Tony de Lautour Untitled c.1996. Oil on found saw. Collection of the artist

When he left Ilam Art School in the late 1980s, de Lautour worked for a while in a second-hand goods store in central Christchurch. He already had a long-standing interest in collecting folk art as well as antique curios from garage sales and auction houses. In this show, old-fashioned display cabinets contain a few examples of the artist’s self-made ceramics and reworked found objects. The former resemble witty excrescences, grotesque knick knacks, mantelpiece ornaments in the shape of gingerbread cottages, but embedded in them is the McDonald’s golden arches logo, or else death’s head imagery, while the latter is represented by things such as a couple of antiquarian books painted to resemble amputated tree stumps decorated with giant spiderwebs.

Tony de Lautour 1990 Nothing 1996. Oil on canvas. Collection of the artist

A shoal of small paintings dating from the 1990s and based partly on sailors’ tattoos recall the art of scrimshaw: designs on whalebone. Here, then, is a medium that suggests historical continuity with sealers, whalers, with those who’ve jumped ship. Still other small paintings show the blood-stippled and shaven heads of what might be blanched and slapstick clowns. These imply an underclass: pie-eyed and homebake-hammered denizens in neighbourhoods barely a stone’s throw from those of the righteous citizens of nine-to-five Christchurch going about their lawful business.

**DATA LISTING**:
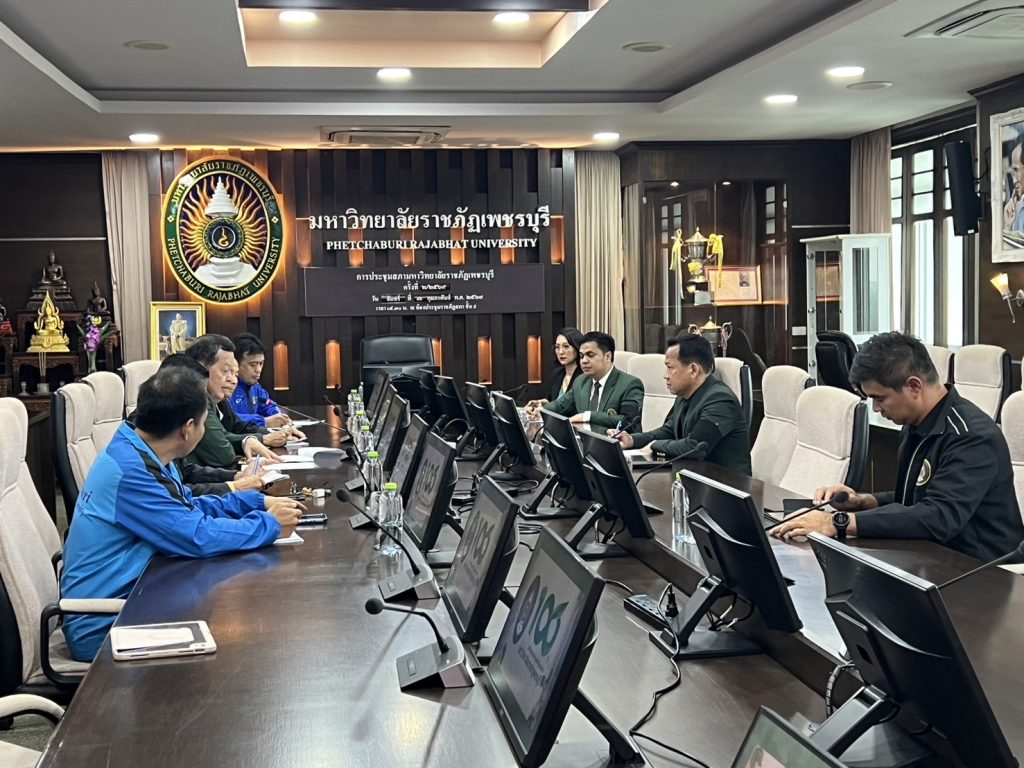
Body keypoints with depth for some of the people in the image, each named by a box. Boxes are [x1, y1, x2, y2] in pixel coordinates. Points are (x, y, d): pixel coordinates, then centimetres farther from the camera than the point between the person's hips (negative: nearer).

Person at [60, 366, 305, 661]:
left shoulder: (143, 454, 3)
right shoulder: (128, 471, -26)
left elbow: (189, 508, 19)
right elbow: (199, 536, -25)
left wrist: (259, 502, 10)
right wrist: (271, 524, -11)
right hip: (103, 628, -9)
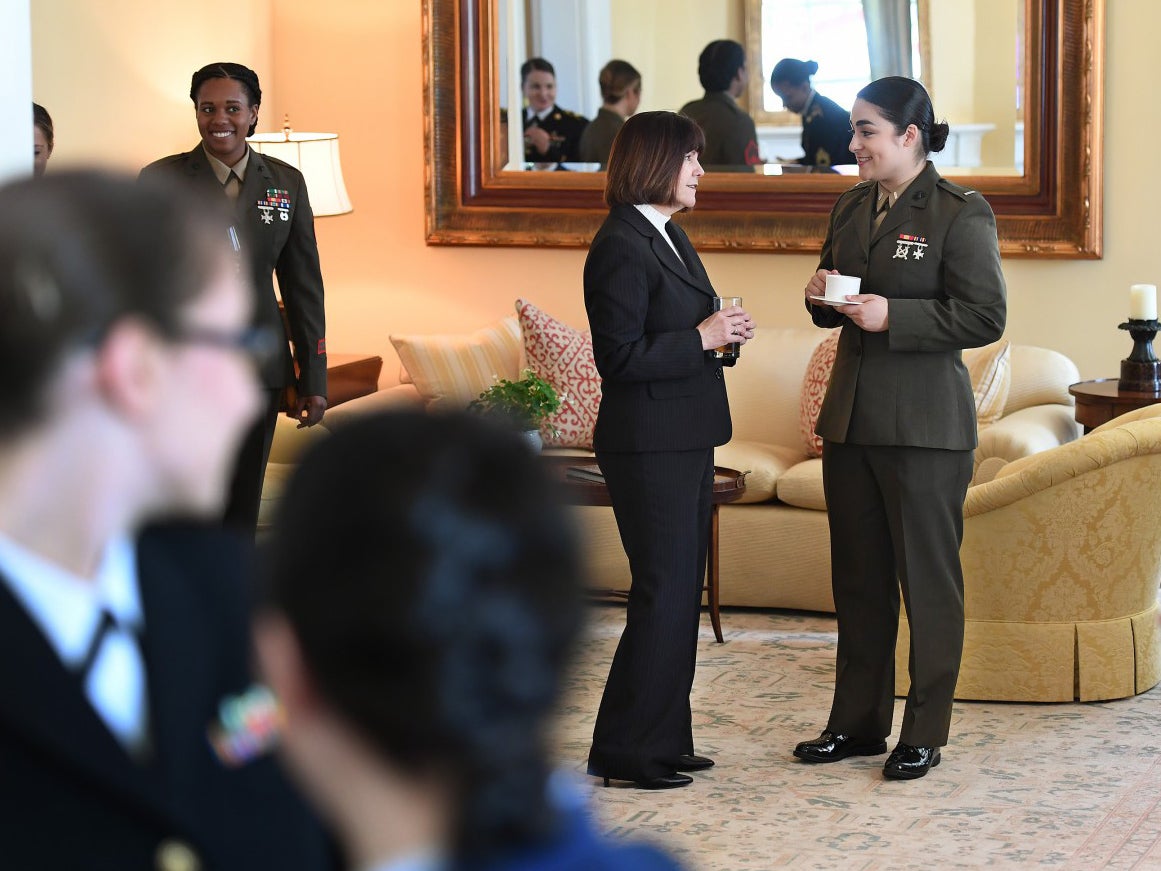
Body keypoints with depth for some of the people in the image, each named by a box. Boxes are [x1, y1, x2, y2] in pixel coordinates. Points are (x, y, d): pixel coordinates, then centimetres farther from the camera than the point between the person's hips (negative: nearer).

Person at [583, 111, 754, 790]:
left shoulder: (669, 236, 16)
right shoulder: (621, 246, -15)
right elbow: (622, 357, -20)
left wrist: (723, 332, 5)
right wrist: (702, 338, -17)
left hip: (686, 441, 10)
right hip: (650, 446, -10)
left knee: (682, 592, 12)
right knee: (663, 593, -7)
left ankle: (665, 738, 20)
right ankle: (623, 751, 0)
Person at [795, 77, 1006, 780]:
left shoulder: (962, 212, -10)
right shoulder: (852, 207, 12)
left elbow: (985, 318, -15)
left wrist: (892, 315, -20)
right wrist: (823, 295, 0)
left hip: (924, 426, -7)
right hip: (851, 417, 7)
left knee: (929, 578, 2)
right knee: (858, 576, 13)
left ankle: (925, 734, 12)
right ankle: (859, 722, 23)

**WORK INSTRUCTIONS**:
[1] In the entries, swap "wrist" for "hand" in the part that opens with the line containing "left elbow: (189, 508, 19)" and closes with the line containing "right hip: (103, 628, -9)", and give back only those lines with nothing else changed.
[2] Carry on the piece about Tony de Lautour's art from its last sentence.

**RESPONSE LIST**:
[1]
left elbow: (189, 508, 19)
right elbow: (199, 536, -25)
left hand: (259, 502, 10)
right hand: (271, 524, -11)
right hip: (103, 628, -9)

[2]
You can envisage the characters in these portraits as skinheads back in the day, stomping through Cathedral Square or slithering down back alleys up to no good. As if to confirm this impression, there’s a forbidding tableau of decorated street weapons nearby, displayed together like specimens in a police museum, confiscated after a donnybrook between rival gangs: crosscut saws, machetes, softball bats, cricket bats, a hockey stick shaped like an ancient pistol — and all painted up like tribal totems dedicated to the god of war.

Tony de Lautour Small Prizefighter 1999. Oil on found canvas board. Collection of the artist.

Clustered together on another wall are paintings from this artist’s millennial Revisionist series. These are re-workings of drab landscapes on canvas by anonymous artists, which have been salvaged out of the back rooms of junk shops and auction rooms. Tony de Lautour doubles down on lugubrious depictions of forests, mountains and lakes by adding his own painterly interventions, thus turning unmemorable and solemn vistas memorably comic or sardonic. In ‘Prizefighter’ (1999), a bodgie-boy kiwi does battle with a marauding imperial British lion; presumably the prize is the louring territory behind them. The sublime never looked so ridiculous. Other kitsch landscapes metamorphose into gloomy colonial Gardens of Eden, with the addition of Biblical serpents, Golgothas of skulls, and erupting volcanoes: 100% Pure New Zealand.

The snowy peaks of the Southern Alps are subsumed into the Apple logo in the painting ‘Badlands’ (2001), a painting from a series on the ‘true religion’ of corporate branding and neo-liberal globalisation. This is a painting about curdled expectations, sponsored everything; the computer company’s ubiquitous trademark has been turned cartoon sinister: like a Halloween pumpkin with frostbite.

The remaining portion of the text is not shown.